Changing stroke rehab and research worldwide now.Time is Brain! trillions and trillions of neurons that DIE each day because there are NO effective hyperacute therapies besides tPA(only 12% effective). I have 523 posts on hyperacute therapy, enough for researchers to spend decades proving them out. These are my personal ideas and blog on stroke rehabilitation and stroke research. Do not attempt any of these without checking with your medical provider. Unless you join me in agitating, when you need these therapies they won't be there.

What this blog is for:

My blog is not to help survivors recover, it is to have the 10 million yearly stroke survivors light fires underneath their doctors, stroke hospitals and stroke researchers to get stroke solved. 100% recovery. The stroke medical world is completely failing at that goal, they don't even have it as a goal. Shortly after getting out of the hospital and getting NO information on the process or protocols of stroke rehabilitation and recovery I started searching on the internet and found that no other survivor received useful information. This is an attempt to cover all stroke rehabilitation information that should be readily available to survivors so they can talk with informed knowledge to their medical staff. It lays out what needs to be done to get stroke survivors closer to 100% recovery. It's quite disgusting that this information is not available from every stroke association and doctors group.

Thursday, July 1, 2021

Healthcare costs of post-stroke oropharyngeal dysphagia and its complications: malnutrition and respiratory infections

 REALLY? You think survivors care about costs rather than recovery? I'd have all involved fired for not working on the only goal in stroke. 100% RECOVERY.

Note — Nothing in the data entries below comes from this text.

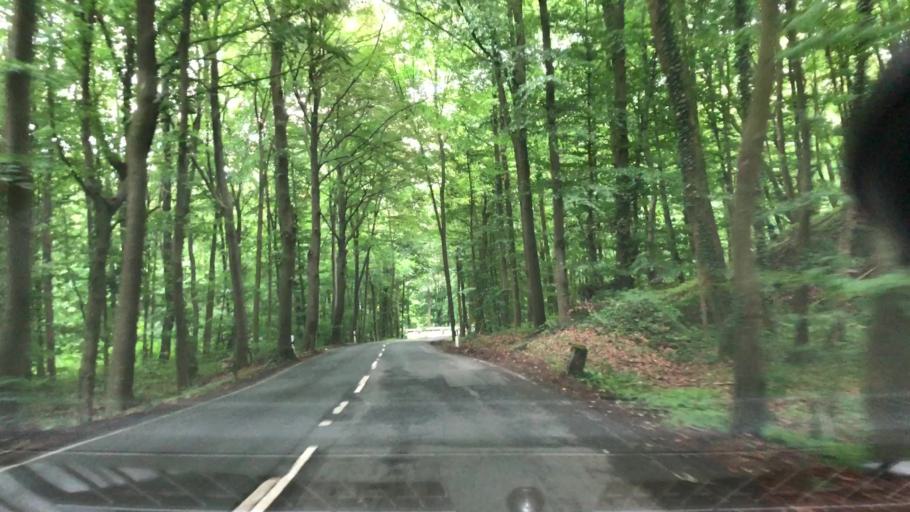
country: DE
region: North Rhine-Westphalia
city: Porta Westfalica
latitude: 52.2487
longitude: 8.9006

Healthcare costs of post-stroke oropharyngeal dysphagia and its complications: malnutrition and respiratory infections

First published: 27 June 2021

This article has been accepted for publication and undergone full peer review but has not been through the copyediting, typesetting, pagination and proofreading process, which may lead to differences between this version and the Version of Record. Please cite this article as doi:10.1111/ene.14998

Abstract

Background

The healthcare economic costs of post-stroke oropharyngeal dysphagia (OD) are not fully understood. The purpose of this study is to assess the acute, sub-acute and long-term costs related to post-stroke OD and its main complications (malnutrition and respiratory infections).

Methods

A cost of illness study of patients admitted to Mataró Hospital (Catalonia, Spain) from May 2010 to September 2014 with a stroke diagnosis was performed. OD, malnutrition and respiratory infections were assessed during hospitalization and follow-up (3 and 12 months). Hospitalization and long-term costs were measured from hospital and health care system perspectives. Multivariate linear regression analysis was performed to assess the independent effect of OD, malnutrition, and respiratory infections on healthcare costs during hospitalization, and at 3- and 12-month follow-up.

Results

395 patients were included of which 178 had OD at admission. Patients with OD concurred major total in-hospital costs (5,357.67±3,391.62 vs. 3,976.30±1,992.58 euros, p<0.0001), 3 months costs (8,242.0±5,376.0 vs. 5,320.0±4,053.0 euros, p<0.0001) and 12 months costs (11,617.58±12,033.58 vs. 7,242.78±7,402.55 euros, p<0.0001). OD was independently associated with a cost increase of 789.68 euros (p=0.011) during hospitalization and of 873.5 euros (p=0.084) at 3 months but not at 12 months. However, patients with OD, who were at risk of malnutrition or malnourished and suffered respiratory infections concurred major mean costs compared with those patients without OD (19,817.58±13,724.83 vs. 7,242.8±7,402.6 euros, p<0.0004) at 12-months follow-up.

Conclusion

OD causes significant high economic costs during hospitalization that strongly and significantly increase with the development of malnutrition and respiratory infections at long-term follow-up.